▶ _WORK TASK A_
Write out the passage on living a good life again, starting with "So with that, I’ve" and going on through "Sound good?", and swap "life coach" out for "mentor".

▶ _EXCERPT TO READ_
- - -
Living a good life is on the tip of everyone’s tongue. And it’s no wonder!
It’s been a pretty tough year, stress and anxiety levels are at an all-time high, and all we want to be is happy humans.
It seems like such a small ask and yet, with all of the self-help advice out there, we are still struggling.
And hey, that’s not because we aren’t trying, right?
We get the gist. I think you and I both are sick and tired of hearing things like, ‘Eat properly, do yoga… It’s okay not to feel okay!’
You know, they aren’t wrong.
We should be doing all of these things. And yes, it is okay not to feel okay… but I’d rather feel great. I’d rather feel content, fulfilled and happy with life… wouldn’t you?
So with that, I’ve accumulated this extensive list of meaningful life lessons to help us all with living a better life. From a nervous wreck turned author and life coach, it’s time for a full run-down of everything you need to know in order to live a good life.
Sound good?
Alright, let’s go.

To get you started, take a look at the Top 10 Best Life-Changing Books that I recommend to all of my readers who are ready to transform their lives!
What is the definition of a good life?
No, don’t skip this one. Ok?
When we’re talking about a life worth living people think they know.
‘Oh no Emma, you don’t need to tell me, my friend. I know exactly what a good life looks like, I just haven’t got a clue how to get it!’
I hear you, but here is the problem – the key to a happy life is never what we think it is. Our problems need solving, we need relief from our burdens and we want to prove to everyone else that hey, I’m doing fucking great, okay?!
- - -
▶ _WORK TASK B_
Duplicate every one of the rows that follow exactly as they appear, leaving the pictures out of your answer.

▶ _DATA LISTING_
- - -
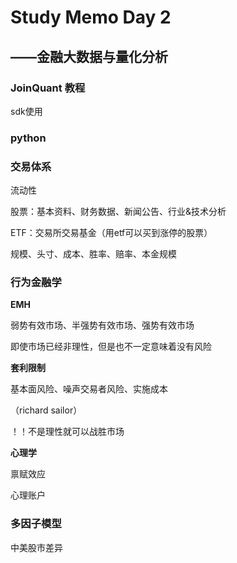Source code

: # Study Memo Day 2

## ——金融大数据与量化分析

### JoinQuant 教程

sdk使用

### python

### 交易体系

流动性

股票：基本资料、财务数据、新闻公告、行业&技术分析

ETF：交易所交易基金（用etf可以买到涨停的股票）



规模、头寸、成本、胜率、赔率、本金规模

### 行为金融学

**EMH**

弱势有效市场、半强势有效市场、强势有效市场

即使市场已经非理性，但是也不一定意味着没有风险

**套利限制**

基本面风险、噪声交易者风险、实施成本

（richard sailor）

！！不是理性就可以战胜市场

**心理学**

禀赋效应

心理账户

### 多因子模型

中美股市差异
- - -
▶ _TASK RESULT A_
So with that, I’ve accumulated this extensive list of meaningful life lessons to help us all with living a better life. From a nervous wreck turned author and mentor, it’s time for a full run-down of everything you need to know in order to live a good life.
Sound good?

▶ _TASK RESULT B_
Source code

: # Study Memo Day 2

## ——金融大数据与量化分析

### JoinQuant 教程

sdk使用

### python

### 交易体系

流动性

股票：基本资料、财务数据、新闻公告、行业&技术分析

ETF：交易所交易基金（用etf可以买到涨停的股票）



规模、头寸、成本、胜率、赔率、本金规模

### 行为金融学

**EMH**

弱势有效市场、半强势有效市场、强势有效市场

即使市场已经非理性，但是也不一定意味着没有风险

**套利限制**

基本面风险、噪声交易者风险、实施成本

（richard sailor）

！！不是理性就可以战胜市场

**心理学**

禀赋效应

心理账户

### 多因子模型

中美股市差异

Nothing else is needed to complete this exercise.